Cuando los chicos sufren. Las peleas, desacuerdos, conflictos, son esperables. Pero cuando uno ve que su hijo está sufriendo por una situación, que perdió la alegría, que está solo (por autoprotección o por haber sido excluido), la situación toma otro tinte.
En muchos grupos sucede que, después de un conflicto, todo el grupo termina poniéndose en contra de un solo chico. ¿Por qué ocurre este fenómeno?
En general, sucede por un proceso propio del funcionamiento del grupo, y del desarrollo adolescente.
Desde la psicología social, sabemos que las personas tenemos una necesidad muy fuerte de pertenecer. Y justamente, entre los 11 y los 18 años, el grupo al que más importancia se le da, es el grupo de pares.
Muchas veces sucede entonces un proceso llamado “conformidad grupal”: los chicos excluyen a alguien que es señalado como culpable, no por estar en contra de esa persona, sino por temor a perder también ellos su lugar en el grupo. El pensamiento es “mejor no le hablo, porque si lo hago, quizás me expulsan a mi también”.
Sumado a esto, muchas veces se coloca a alguien en el lugar de chivo expiatorio: se deposita en un integrante la responsabilidad de todos los malestares.
¿Cómo pueden los padres transformar un conflicto entre adolescentes en una oportunidad de aprendizaje y crecimiento para sus hijos?
Hay dos distinciones claves, que son fundamentales para hablar con los chicos después de haberlos escuchado con mucha apertura.
Primero, todos nos equivocamos. Sus amigos o compañeros pueden haber cometido errores.
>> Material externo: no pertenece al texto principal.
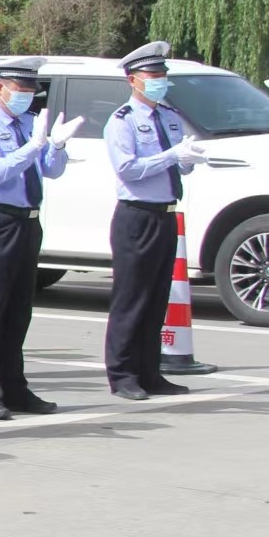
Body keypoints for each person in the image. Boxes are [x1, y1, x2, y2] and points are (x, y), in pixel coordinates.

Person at [0, 56, 76, 420]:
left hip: (27, 223)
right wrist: (31, 148)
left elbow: (51, 172)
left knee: (17, 311)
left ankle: (14, 387)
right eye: (21, 89)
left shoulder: (29, 123)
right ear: (1, 88)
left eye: (31, 91)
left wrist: (55, 147)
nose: (27, 96)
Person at [105, 41, 206, 401]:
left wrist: (188, 158)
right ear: (134, 80)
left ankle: (150, 372)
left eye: (163, 76)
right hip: (136, 216)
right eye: (153, 76)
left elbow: (178, 164)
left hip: (165, 214)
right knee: (131, 298)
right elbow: (128, 170)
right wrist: (170, 156)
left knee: (156, 299)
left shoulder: (168, 116)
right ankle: (123, 373)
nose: (160, 81)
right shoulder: (123, 121)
Y puede que ellos también estén en ese lugar alguna vez. Que puedan recordar errores antiguos y pensar cómo se sentirían si por eso los hubiesen dejado de lado, puede ayudarlos a bajar el nivel de conflicto.
Segundo, todas las personas tenemos derecho a elegir con quienes vincularnos. Pero eso no nos da derecho a lastimar. Ellos pueden elegir si continúan o no una amistad. Decir cosas hirientes, dedicar estados de wsp o decirles a otras personas que no se vinculen con el “ex amigo” en cuestión, es sumamente doloroso para el otro.
En caso de que sea su hijo quien está sufriendo las consecuencias, trataría de que, si la situación lo amerita, puedan reparar su error - conversar, disculparse si hace falta- y tomar el aprendizaje para otras
relaciones.
Luego, que piensen qué tipos de vínculos quieren tener y si realmente quien está del otro lado es merecedor de esa amistad.
Si pudiera darles una recomendación a las familias para afrontar este tipo de situaciones, ¿cuál sería?
Sé refugio. Mostrale tu apoyo y compañía mas allá de lo que haya pasado. Hoy no necesita un sermón, sino una oreja y un abrazo
contenedor.
Escuchá atentamente. Y cuando lo notes mas abierto, ayudalo a pensar qué actitud tomar.
No asumas que tu hijo es quien tiene la verdad, muchas veces hay mil campanas y todas son ciertas.
Alentalo a que resuelva personalmente -no por medio del celu- con quien debe resolver, sin involucrar a otras personas.
Enseñale que poner un límite no implica destruir al otro.
El objetivo no es ganar la pelea, sino enseñar habilidades para toda la
vida.
Que aprendan a:
- sostener un desacuerdo;
- pedir perdón cuando corresponde;
- reparar un vínculo;
- aceptar que algunas amistades terminan;
- elegir con quién quieren relacionarse sin destruir a quien quedó afuera.
Esto convierte una situación que nadie desea ni busca, en un aprendizaje enorme.